Another important aspect of epidemiology is surveillance, which involves a continuous systematic process that involves data collection, analysis, interpretation and dissemination of results. Data collected include information on diseases, risk factors, complications, and health practices. Surveillance objectives include detecting epidemics, monitoring disease trends, identifying risk factors and the emergence of new diseases and microbes.

Outbreaks are usually marked by an unexpected rise in the incidence of a certain disease above the base-line level. Outbreak investigation classically originated from communicable diseases outbreaks such as typhoid. In the modern age, different types of outbreaks have been identified including outbreaks due to environmental factors such as contamination with chemicals. An example of an environmental pollution epidemic is the Minamata Bay-Japan case, where methylmercury accumulated in fish due to the release of chemicals containing mercury from a nearby factory.

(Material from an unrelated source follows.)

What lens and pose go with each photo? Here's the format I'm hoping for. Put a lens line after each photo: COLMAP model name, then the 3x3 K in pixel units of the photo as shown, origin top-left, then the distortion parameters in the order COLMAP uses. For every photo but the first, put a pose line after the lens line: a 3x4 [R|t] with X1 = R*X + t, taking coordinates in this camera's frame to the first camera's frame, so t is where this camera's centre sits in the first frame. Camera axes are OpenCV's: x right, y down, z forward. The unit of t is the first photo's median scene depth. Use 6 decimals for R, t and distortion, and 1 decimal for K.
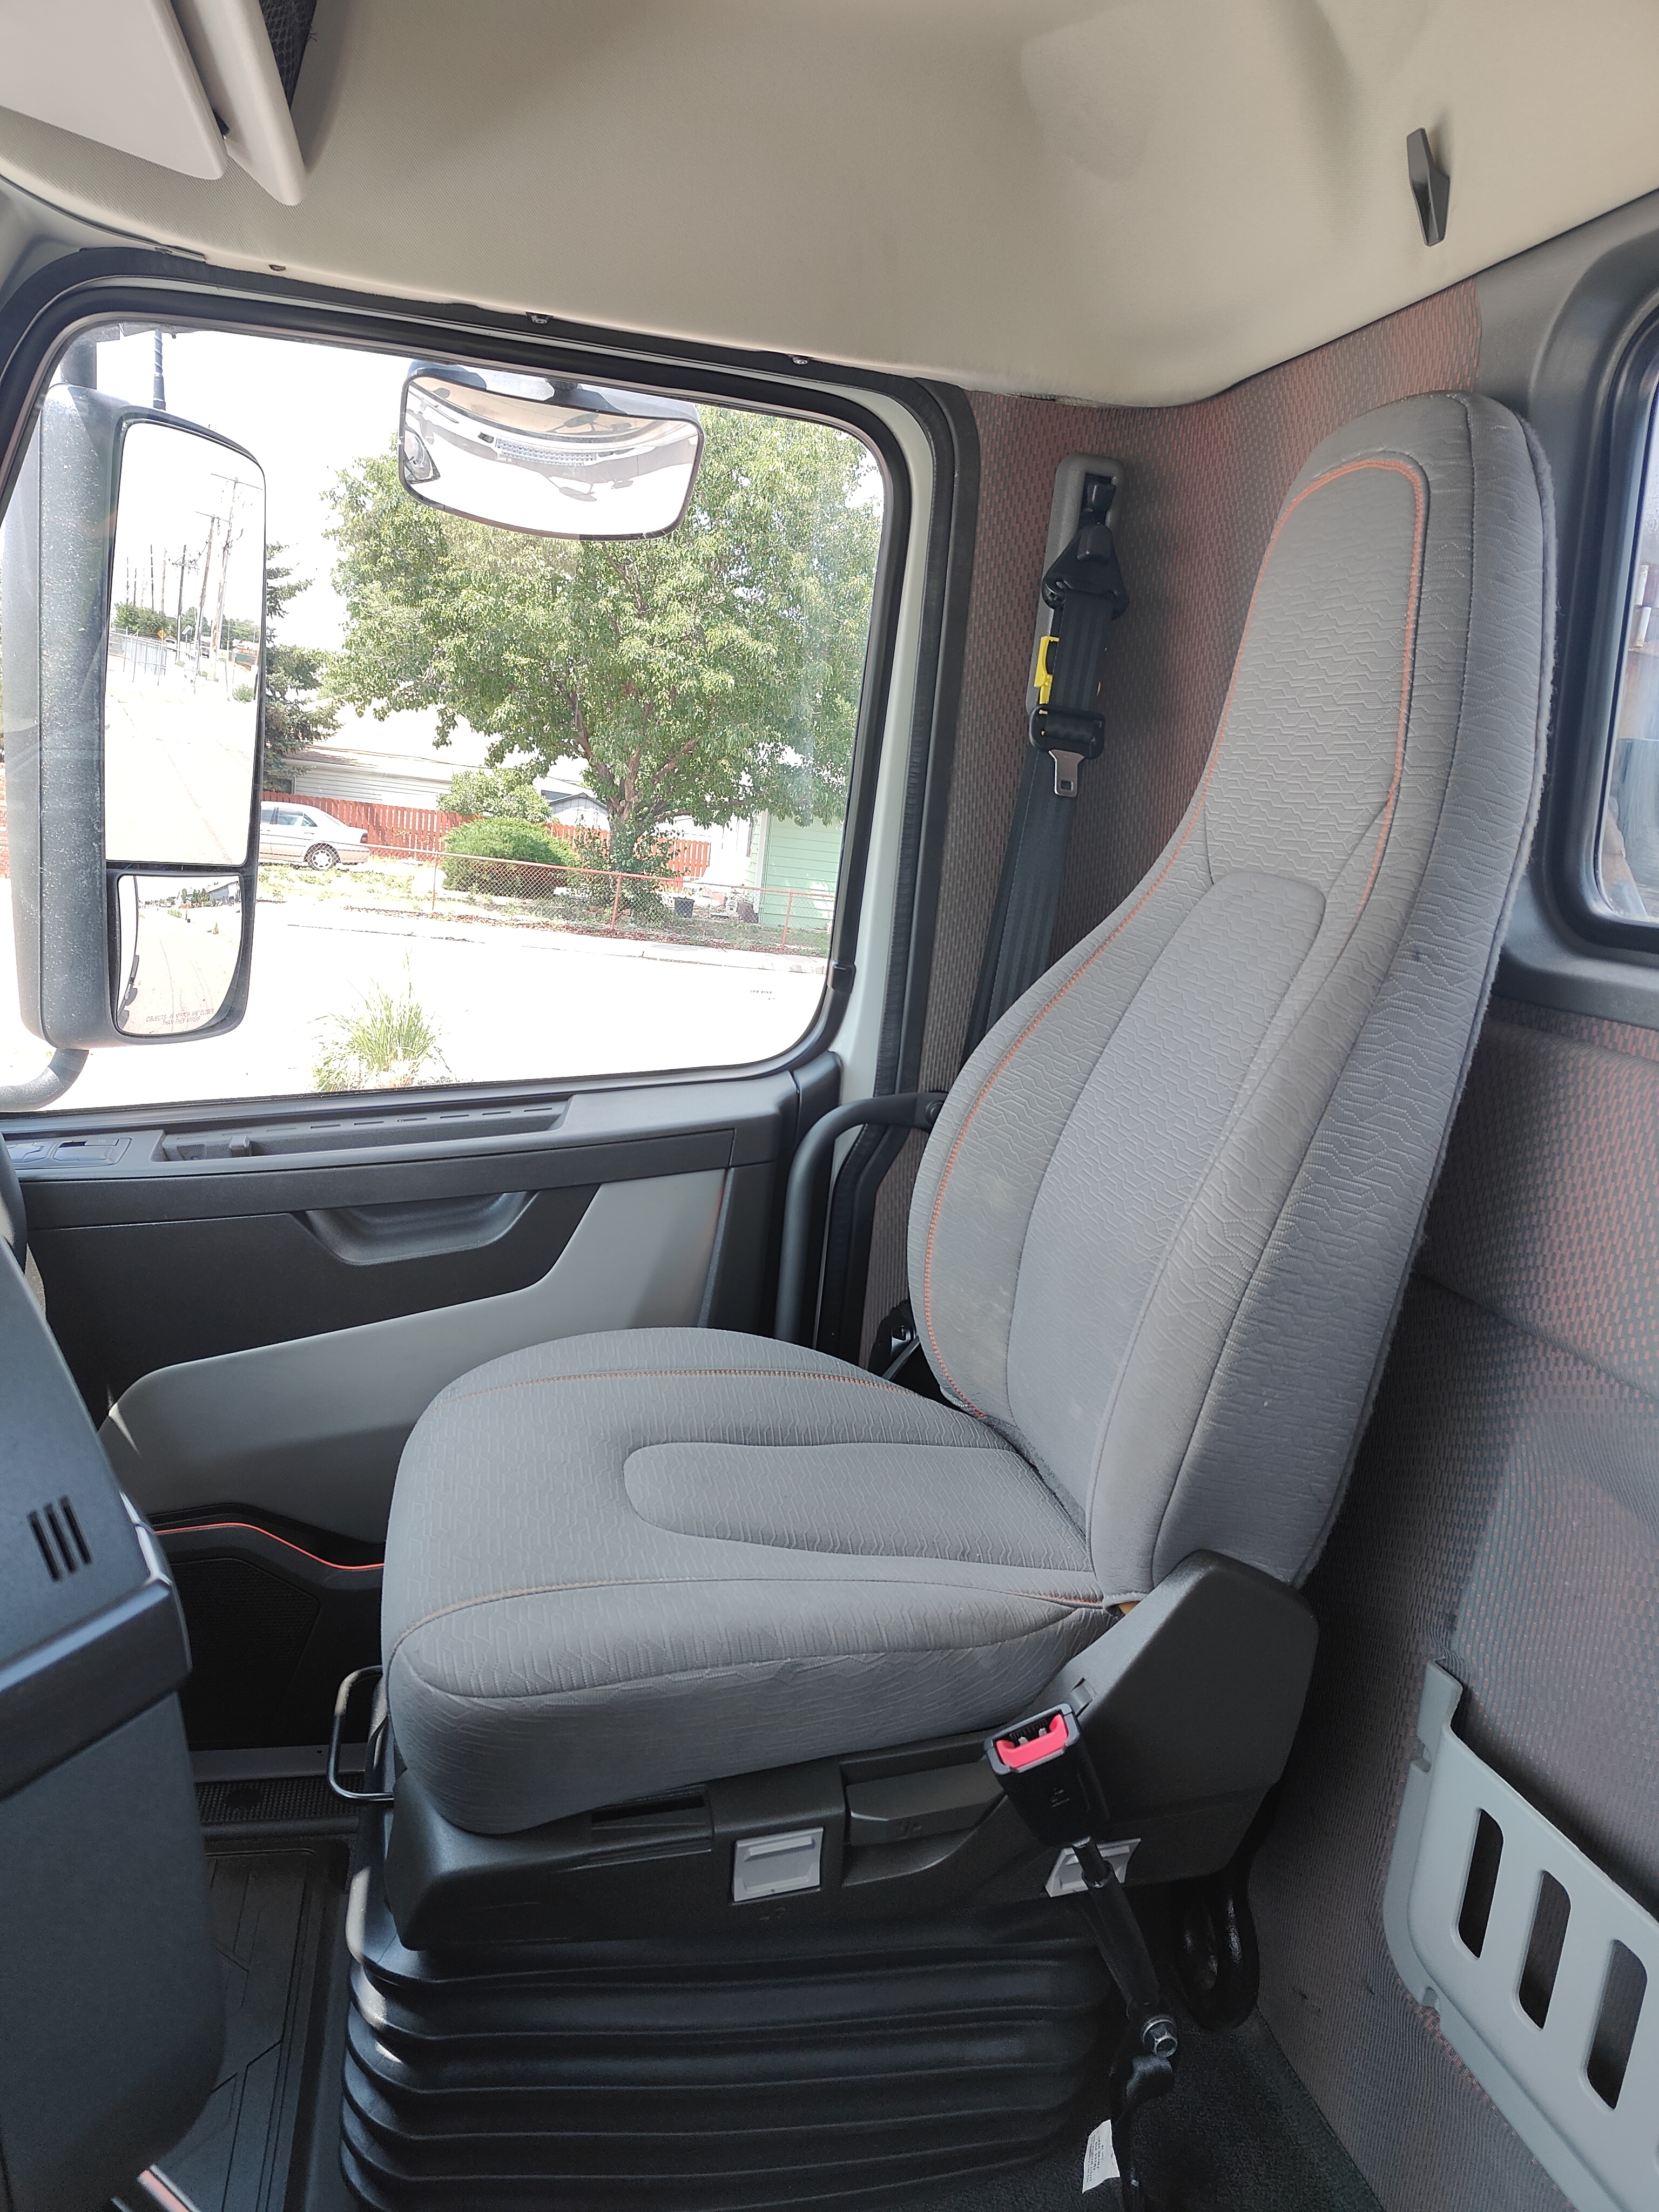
lens RADIAL K [[1551.3, 0, 823.6], [0, 1551.3, 1127.9], [0, 0, 1]] dist [0.011785, -0.013063]
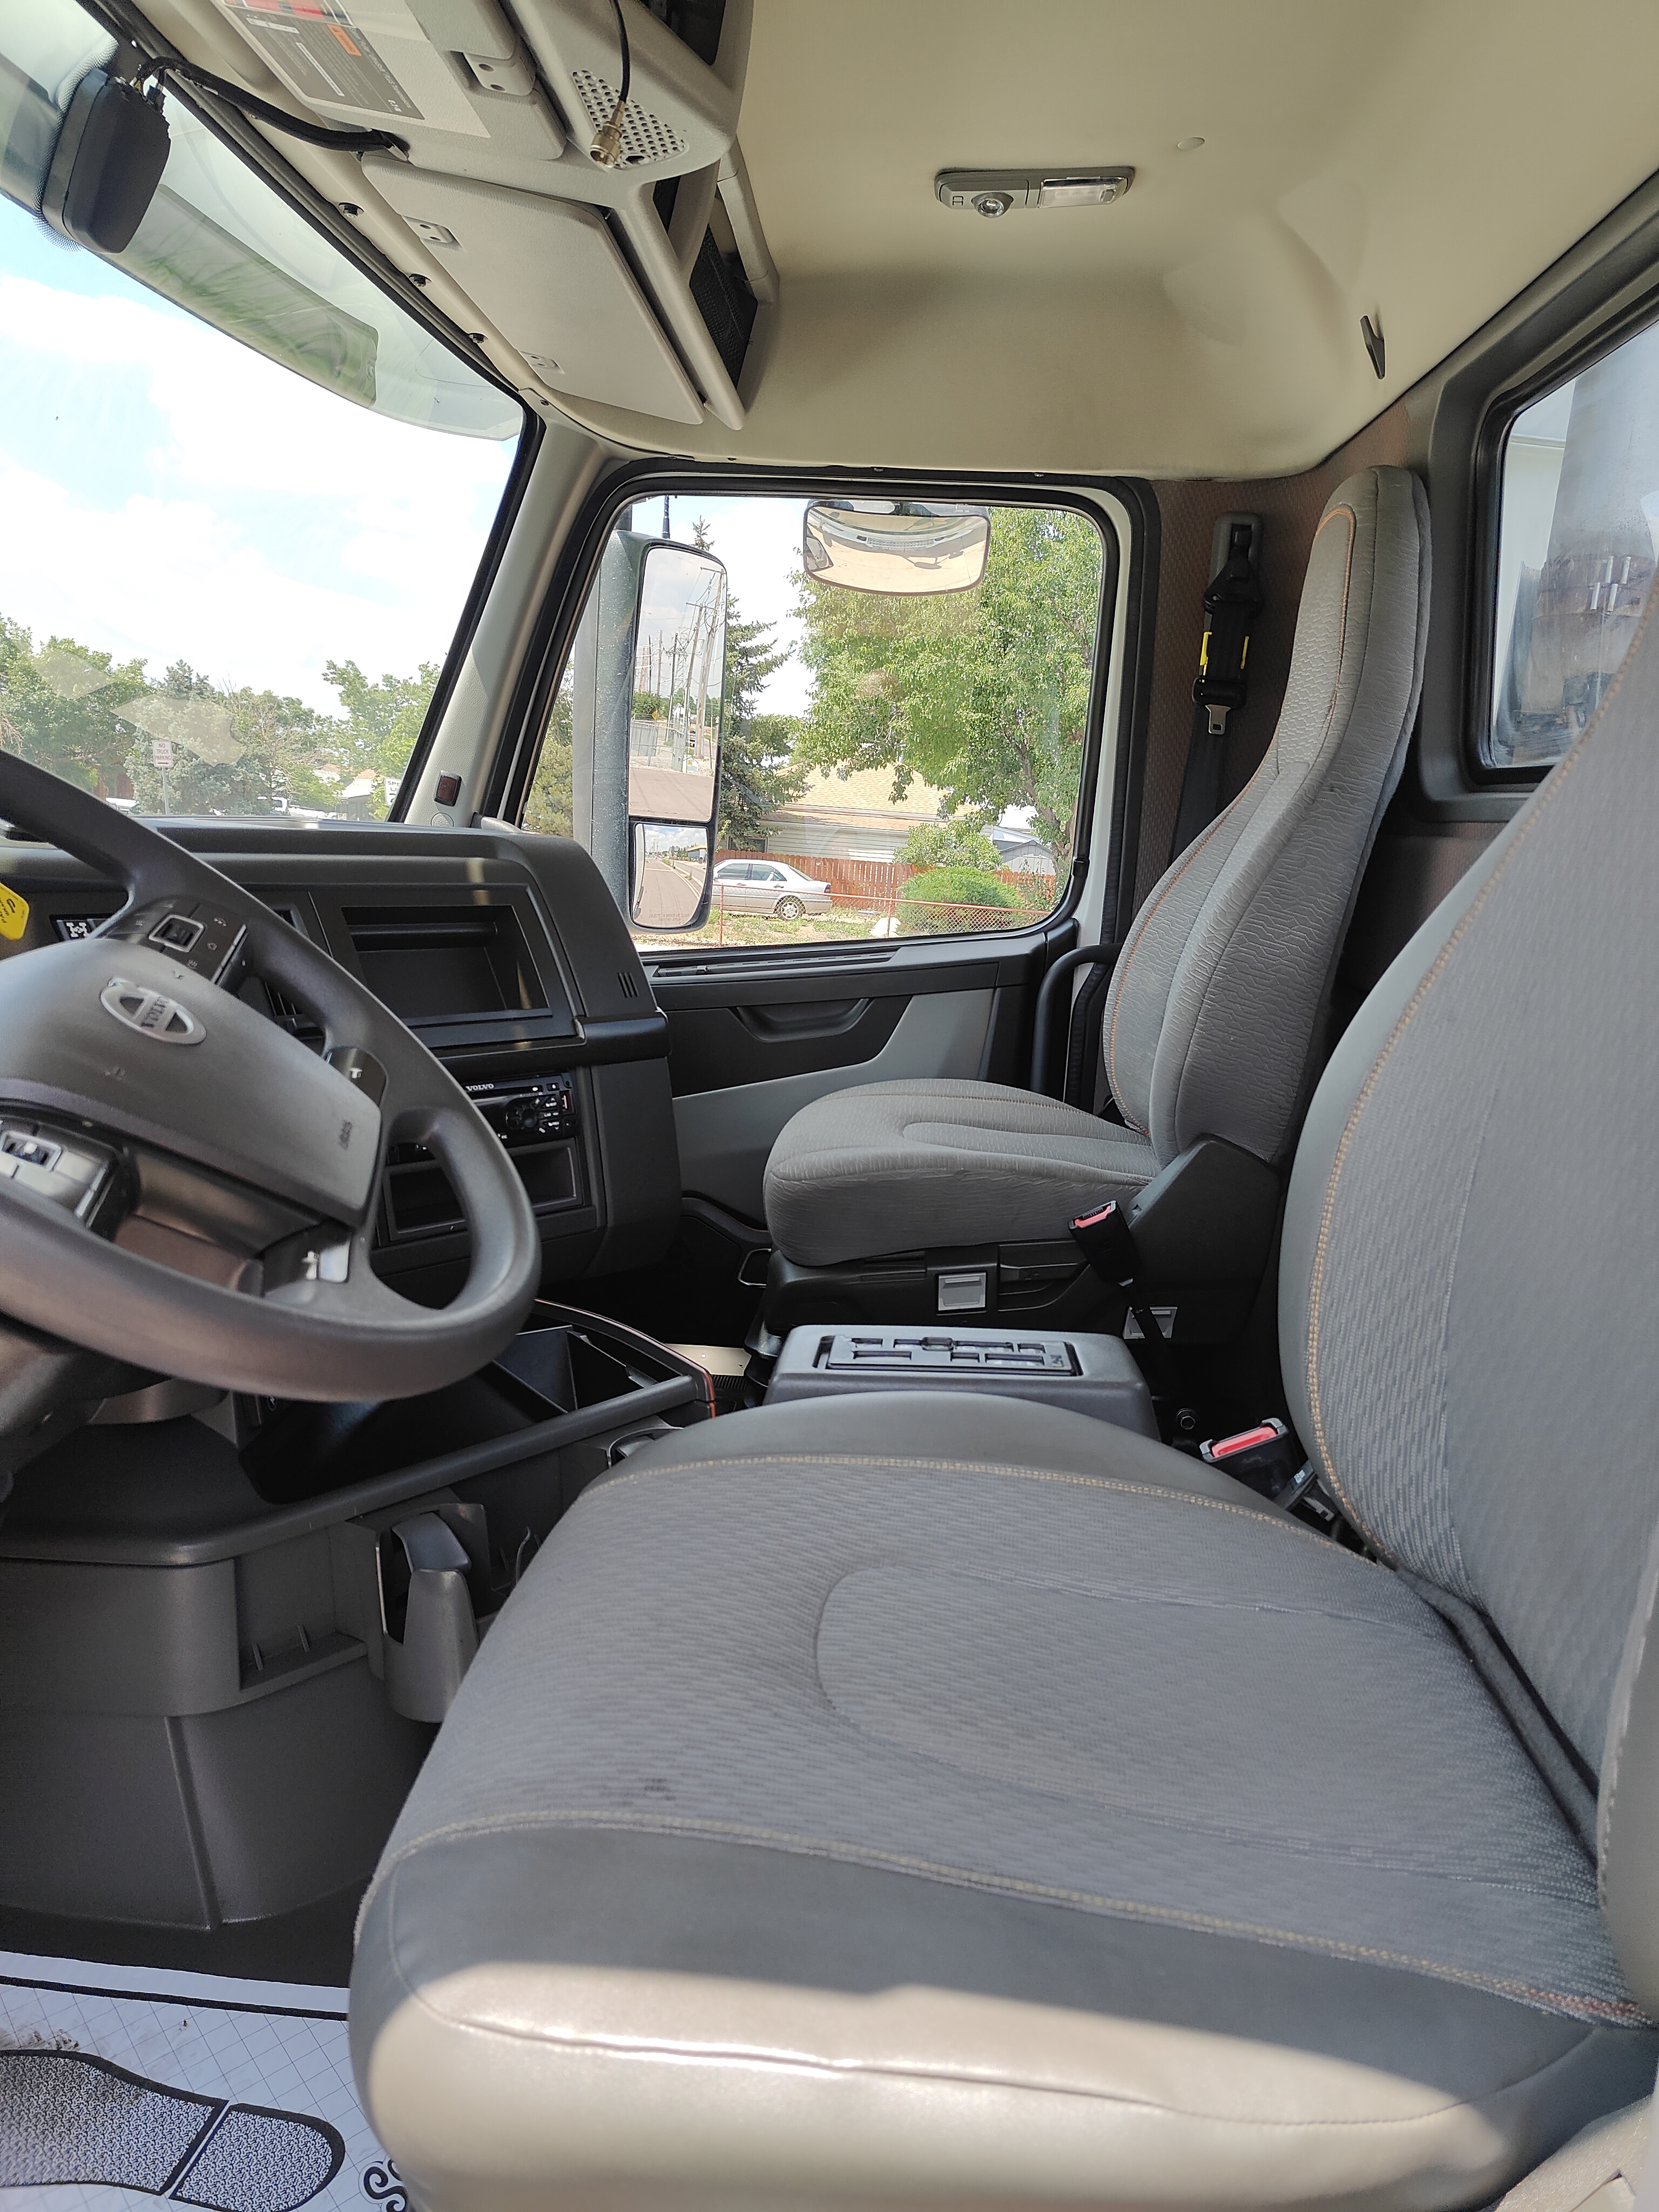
lens RADIAL K [[1551.3, 0, 829.1], [0, 1551.3, 1089.0], [0, 0, 1]] dist [0.011785, -0.013063]
pose [[0.959698, 0.005054, -0.280989, 0.182841], [-0.020596, 0.998415, -0.052384, 0.180610], [0.280278, 0.056060, 0.958280, -0.445639]]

This caused severe poisoning among fishermen and their families who consumed fish as a main food item. Epidemiology played a crucial role in identifying the cause of and in controlling such epidemics.

Bibliography:

John Last, A Dictionary of Epidemiology (Oxford University Press, 2000);
Coggon, Geoffrey Rose, D. Barker, Epidemiology for the Uninitiated (BMJ Publishing Group, 2003);
Beaglehole, R. Bonita, T Kjellstrom, Basic Epidemiology (World Health Organization, 1993);
Leon Gordis, Epidemiology (W.B. Saunders Company, 2004);
Raj Bhopal, Concepts of Epidemiology (Oxford University Press, 2002).